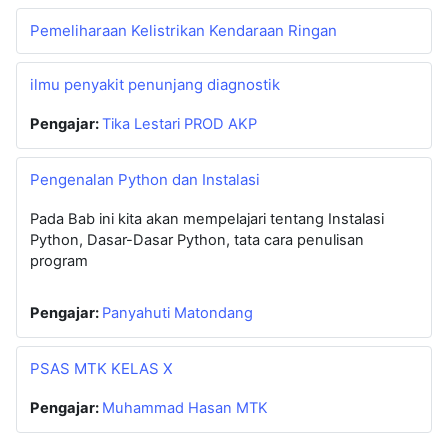
Pemeliharaan Kelistrikan Kendaraan Ringan
ilmu penyakit penunjang diagnostik
Pengajar:
Tika Lestari PROD AKP
Pengenalan Python dan Instalasi
Pada Bab ini kita akan mempelajari tentang Instalasi
Python, Dasar-Dasar Python, tata cara penulisan
program
Pengajar:
Panyahuti Matondang
PSAS MTK KELAS X
Pengajar:
Muhammad Hasan MTK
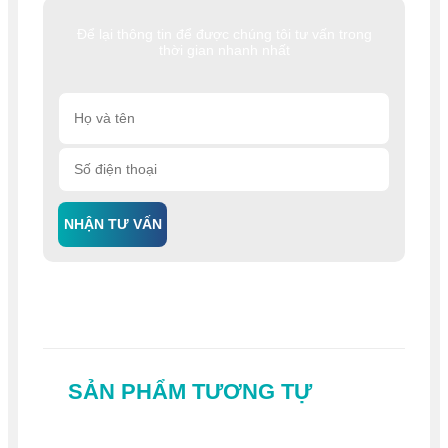
Để lại thông tin để được chúng tôi tư vấn trong
thời gian nhanh nhất
NHẬN TƯ VẤN
SẢN PHẨM TƯƠNG TỰ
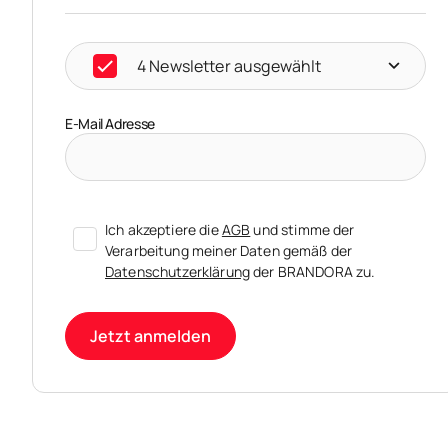
4 Newsletter ausgewählt
E-Mail Adresse
Ich akzeptiere die
AGB
und stimme der
Verarbeitung meiner Daten gemäß der
Datenschutzerklärung
der BRANDORA zu.
Jetzt anmelden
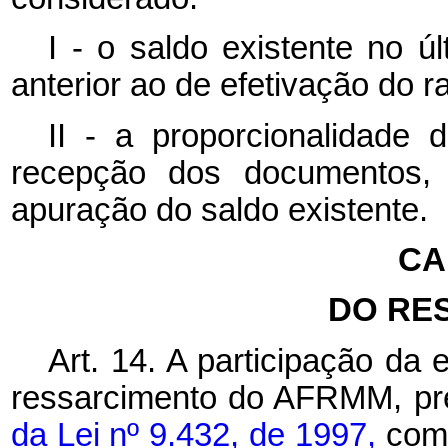
I - o saldo existente no ú
anterior ao de efetivação do ra
II - a proporcionalidade
recepção dos documentos,
apuração do saldo existente.
CA
DO RE
Art. 14. A participação da
ressarcimento do AFRMM, pre
da Lei nº
9.432, de 1997,
com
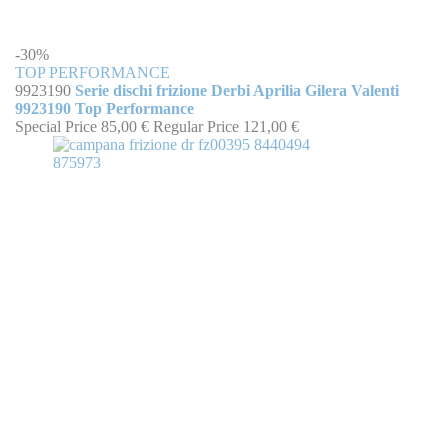
-30%
TOP PERFORMANCE
9923190
Serie dischi frizione Derbi Aprilia Gilera Valenti
9923190 Top Performance
Special Price
85,00 €
Regular Price
121,00 €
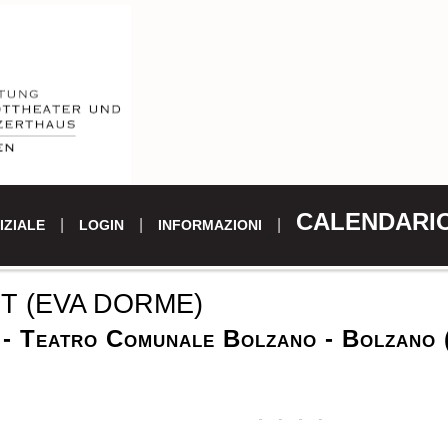
CALENDARI
IZIALE
LOGIN
INFORMAZIONI
T (EVA DORME)
 - Teatro Comunale Bolzano - Bolzano 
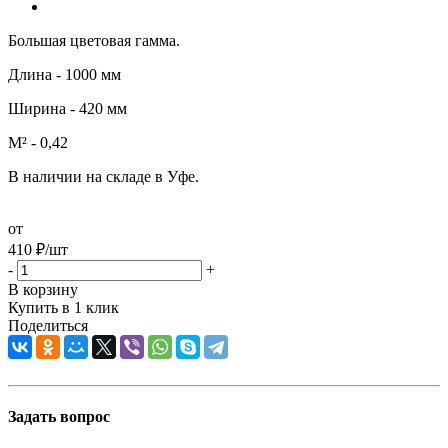
Большая цветовая гамма.
Длина - 1000 мм
Ширина - 420 мм
М² - 0,42
В наличии на складе в Уфе.
от
410
₽
/шт
-
+
В корзину
Купить в 1 клик
Поделиться
Задать вопрос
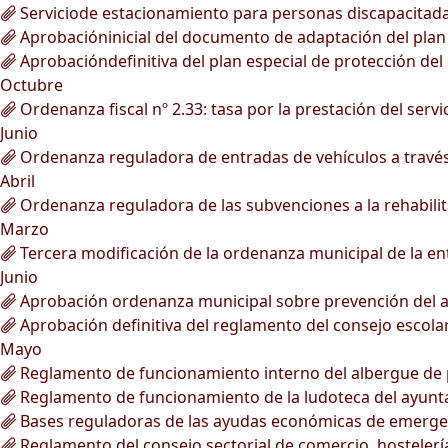
Serviciode estacionamiento para personas discapacitada
Aprobacióninicial del documento de adaptación del plan g
Aprobacióndefinitiva del plan especial de protección del 
Octubre
Ordenanza fiscal nº 2.33: tasa por la prestación del ser
Junio
Ordenanza reguladora de entradas de vehículos a través 
Abril
Ordenanza reguladora de las subvenciones a la rehabilita
Marzo
Tercera modificación de la ordenanza municipal de la ent
Junio
Aprobación ordenanza municipal sobre prevención del a
Aprobación definitiva del reglamento del consejo escola
Mayo
Reglamento de funcionamiento interno del albergue de 
Reglamento de funcionamiento de la ludoteca del ayunt
Bases reguladoras de las ayudas económicas de emergen
Reglamento del consejo sectorial de comercio, hostelerí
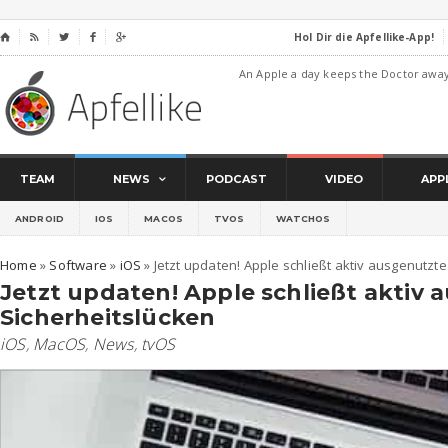
Hol Dir die Apfellike-App!
⌂




An Apple a day keeps the Doctor awa
TEAM
NEWS
PODCAST
VIDEO
APP
ANDROID
IOS
MACOS
TVOS
WATCHOS
Home
»
Software
»
iOS
»
Jetzt updaten! Apple schließt aktiv ausgenutzt
Jetzt updaten! Apple schließt aktiv 
Sicherheitslücken
iOS
,
MacOS
,
News
,
tvOS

+---+

Count the lines in the records that contain the string "municipal", treating uppercase and lowercase as different, and reply with only the number.

# Output for this task
2